Items from a data source:
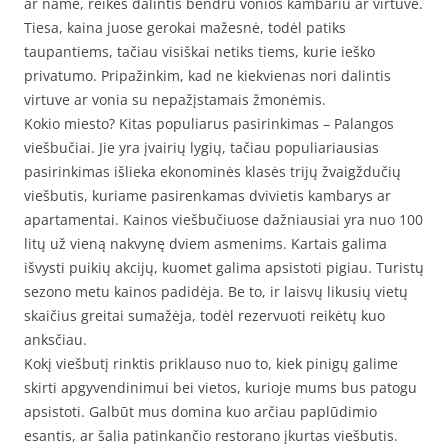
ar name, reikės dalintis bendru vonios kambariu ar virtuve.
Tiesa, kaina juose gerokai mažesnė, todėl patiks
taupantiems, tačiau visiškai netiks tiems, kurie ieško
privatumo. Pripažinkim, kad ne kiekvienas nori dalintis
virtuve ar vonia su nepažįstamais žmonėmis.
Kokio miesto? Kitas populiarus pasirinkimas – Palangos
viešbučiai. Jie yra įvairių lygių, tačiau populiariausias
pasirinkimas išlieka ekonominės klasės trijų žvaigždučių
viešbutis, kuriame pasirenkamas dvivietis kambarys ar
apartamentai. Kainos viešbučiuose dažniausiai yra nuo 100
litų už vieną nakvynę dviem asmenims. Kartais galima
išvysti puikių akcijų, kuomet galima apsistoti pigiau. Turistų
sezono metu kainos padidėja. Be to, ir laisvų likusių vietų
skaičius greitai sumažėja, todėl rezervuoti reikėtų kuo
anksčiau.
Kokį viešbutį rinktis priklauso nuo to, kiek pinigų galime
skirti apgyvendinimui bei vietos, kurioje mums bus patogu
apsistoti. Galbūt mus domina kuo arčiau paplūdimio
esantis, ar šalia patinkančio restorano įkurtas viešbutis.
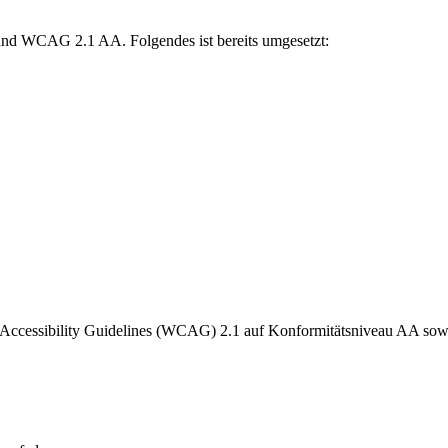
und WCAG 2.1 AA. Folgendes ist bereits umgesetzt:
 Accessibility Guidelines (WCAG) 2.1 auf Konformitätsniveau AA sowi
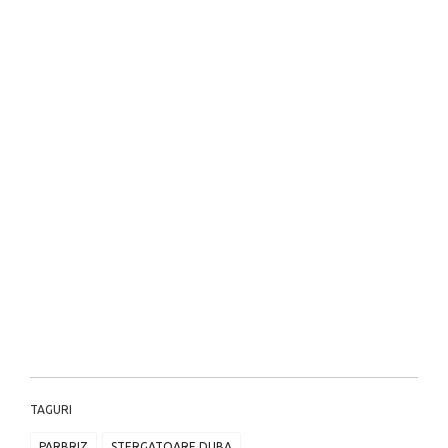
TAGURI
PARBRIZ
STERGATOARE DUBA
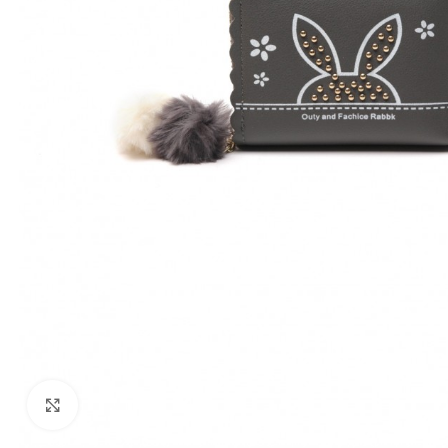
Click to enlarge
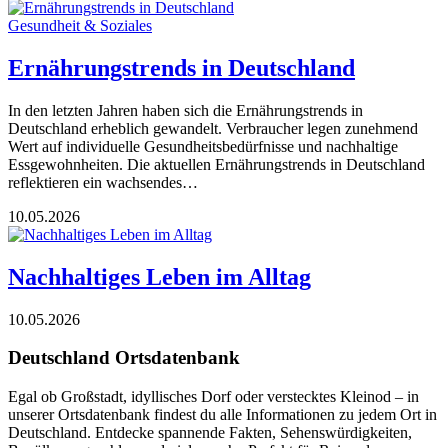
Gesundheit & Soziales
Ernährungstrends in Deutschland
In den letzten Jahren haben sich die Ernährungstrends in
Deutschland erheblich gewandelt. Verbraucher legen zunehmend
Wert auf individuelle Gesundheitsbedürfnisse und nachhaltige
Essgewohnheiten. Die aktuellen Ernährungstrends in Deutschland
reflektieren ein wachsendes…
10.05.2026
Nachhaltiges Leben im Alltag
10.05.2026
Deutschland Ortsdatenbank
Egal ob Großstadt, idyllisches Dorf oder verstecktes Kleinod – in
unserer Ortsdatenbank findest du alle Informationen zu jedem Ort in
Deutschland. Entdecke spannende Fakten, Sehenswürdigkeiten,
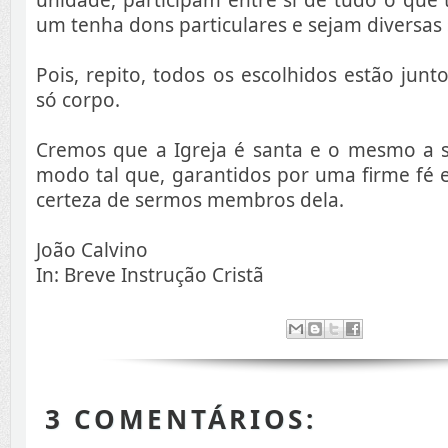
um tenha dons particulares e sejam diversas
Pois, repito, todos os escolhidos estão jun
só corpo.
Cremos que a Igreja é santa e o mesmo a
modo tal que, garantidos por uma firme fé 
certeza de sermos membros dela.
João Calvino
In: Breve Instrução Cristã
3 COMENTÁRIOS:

→ EXERCISE: The response must contain each line above that holds the string "WCAG".

→ ANSWER TO THIS PROBLEM:
und WCAG 2.1 AA. Folgendes ist bereits umgesetzt:
 Accessibility Guidelines (WCAG) 2.1 auf Konformitätsniveau AA sowi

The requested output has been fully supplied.